» Work request: Change every "Author" in the material to "Publisher" and leave everything else as it is. Omit the pictures from your answer.

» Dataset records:
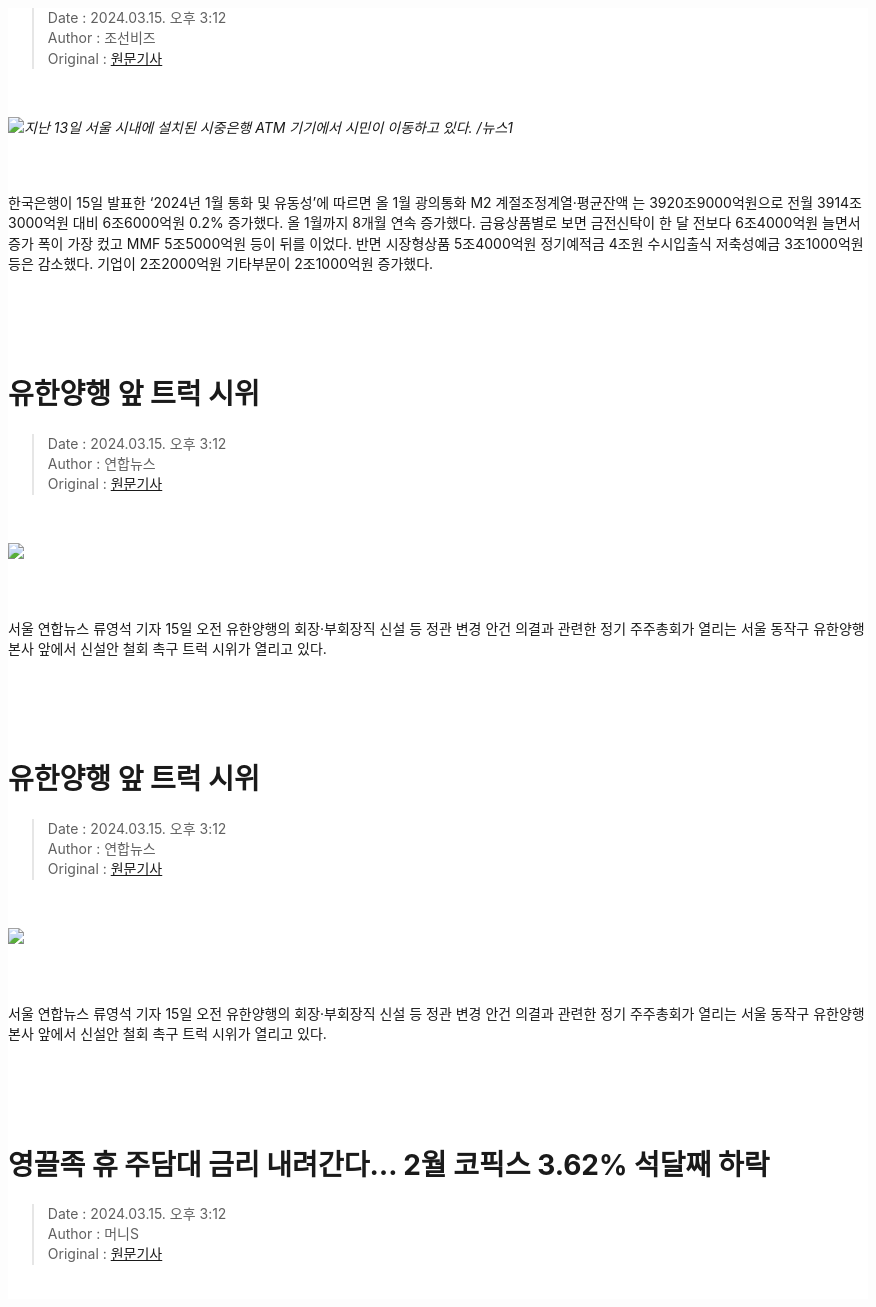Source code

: > Date : 2024.03.15. 오후 3:12  
> Author : 조선비즈  
> Original : [원문기사](https://n.news.naver.com/mnews/article/366/0000978178?sid=101)  
<br/>  
  
<img src="https://imgnews.pstatic.net/image/366/2024/03/15/0000978178_001_20240315151201406.JPG?type=w647" id="img1"></img><em class="img_desc">지난 13일 서울 시내에 설치된 시중은행 ATM 기기에서 시민이 이동하고 있다. /뉴스1</em>  
<br/><br/>  
  
한국은행이 15일 발표한 ‘2024년 1월 통화 및 유동성’에 따르면 올 1월 광의통화 M2 계절조정계열·평균잔액 는 3920조9000억원으로 전월 3914조3000억원 대비 6조6000억원 0.2% 증가했다.
올 1월까지 8개월 연속 증가했다.
금융상품별로 보면 금전신탁이 한 달 전보다 6조4000억원 늘면서 증가 폭이 가장 컸고 MMF 5조5000억원 등이 뒤를 이었다.
반면 시장형상품 5조4000억원 정기예적금 4조원 수시입출식 저축성예금 3조1000억원 등은 감소했다.
기업이 2조2000억원 기타부문이 2조1000억원 증가했다.  
<br/><br/><br/>  

  
# 유한양행 앞 트럭 시위  
  
> Date : 2024.03.15. 오후 3:12  
> Author : 연합뉴스  
> Original : [원문기사](https://n.news.naver.com/mnews/article/001/0014566273?sid=101)  
<br/>  
  
<img src="https://imgnews.pstatic.net/image/001/2024/03/15/PYH2024031513680001300_P4_20240315151220096.jpg?type=w647" id="img1"></img>  
<br/><br/>  
  
서울 연합뉴스 류영석 기자 15일 오전 유한양행의 회장·부회장직 신설 등 정관 변경 안건 의결과 관련한 정기 주주총회가 열리는 서울 동작구 유한양행 본사 앞에서 신설안 철회 촉구 트럭 시위가 열리고 있다.  
<br/><br/><br/>  

  
# 유한양행 앞 트럭 시위  
  
> Date : 2024.03.15. 오후 3:12  
> Author : 연합뉴스  
> Original : [원문기사](https://n.news.naver.com/mnews/article/001/0014566271?sid=101)  
<br/>  
  
<img src="https://imgnews.pstatic.net/image/001/2024/03/15/PYH2024031513670001300_P4_20240315151216113.jpg?type=w647" id="img1"></img>  
<br/><br/>  
  
서울 연합뉴스 류영석 기자 15일 오전 유한양행의 회장·부회장직 신설 등 정관 변경 안건 의결과 관련한 정기 주주총회가 열리는 서울 동작구 유한양행 본사 앞에서 신설안 철회 촉구 트럭 시위가 열리고 있다.  
<br/><br/><br/>  

  
# 영끌족 휴 주담대 금리 내려간다… 2월 코픽스 3.62% 석달째 하락  
  
> Date : 2024.03.15. 오후 3:12  
> Author : 머니S  
> Original : [원문기사](https://n.news.naver.com/mnews/article/417/0000989119?sid=101)  
<br/>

» Finished exercise:
Source code

: > Date : 2024.03.15. 오후 3:12  
> Publisher : 조선비즈  
> Original : [원문기사](https://n.news.naver.com/mnews/article/366/0000978178?sid=101)  
<br/>  
  
<img src="https://imgnews.pstatic.net/image/366/2024/03/15/0000978178_001_20240315151201406.JPG?type=w647" id="img1"></img><em class="img_desc">지난 13일 서울 시내에 설치된 시중은행 ATM 기기에서 시민이 이동하고 있다. /뉴스1</em>  
<br/><br/>  
  
한국은행이 15일 발표한 ‘2024년 1월 통화 및 유동성’에 따르면 올 1월 광의통화 M2 계절조정계열·평균잔액 는 3920조9000억원으로 전월 3914조3000억원 대비 6조6000억원 0.2% 증가했다.
올 1월까지 8개월 연속 증가했다.
금융상품별로 보면 금전신탁이 한 달 전보다 6조4000억원 늘면서 증가 폭이 가장 컸고 MMF 5조5000억원 등이 뒤를 이었다.
반면 시장형상품 5조4000억원 정기예적금 4조원 수시입출식 저축성예금 3조1000억원 등은 감소했다.
기업이 2조2000억원 기타부문이 2조1000억원 증가했다.  
<br/><br/><br/>  

  
# 유한양행 앞 트럭 시위  
  
> Date : 2024.03.15. 오후 3:12  
> Publisher : 연합뉴스  
> Original : [원문기사](https://n.news.naver.com/mnews/article/001/0014566273?sid=101)  
<br/>  
  
<img src="https://imgnews.pstatic.net/image/001/2024/03/15/PYH2024031513680001300_P4_20240315151220096.jpg?type=w647" id="img1"></img>  
<br/><br/>  
  
서울 연합뉴스 류영석 기자 15일 오전 유한양행의 회장·부회장직 신설 등 정관 변경 안건 의결과 관련한 정기 주주총회가 열리는 서울 동작구 유한양행 본사 앞에서 신설안 철회 촉구 트럭 시위가 열리고 있다.  
<br/><br/><br/>  

  
# 유한양행 앞 트럭 시위  
  
> Date : 2024.03.15. 오후 3:12  
> Publisher : 연합뉴스  
> Original : [원문기사](https://n.news.naver.com/mnews/article/001/0014566271?sid=101)  
<br/>  
  
<img src="https://imgnews.pstatic.net/image/001/2024/03/15/PYH2024031513670001300_P4_20240315151216113.jpg?type=w647" id="img1"></img>  
<br/><br/>  
  
서울 연합뉴스 류영석 기자 15일 오전 유한양행의 회장·부회장직 신설 등 정관 변경 안건 의결과 관련한 정기 주주총회가 열리는 서울 동작구 유한양행 본사 앞에서 신설안 철회 촉구 트럭 시위가 열리고 있다.  
<br/><br/><br/>  

  
# 영끌족 휴 주담대 금리 내려간다… 2월 코픽스 3.62% 석달째 하락  
  
> Date : 2024.03.15. 오후 3:12  
> Publisher : 머니S  
> Original : [원문기사](https://n.news.naver.com/mnews/article/417/0000989119?sid=101)  
<br/>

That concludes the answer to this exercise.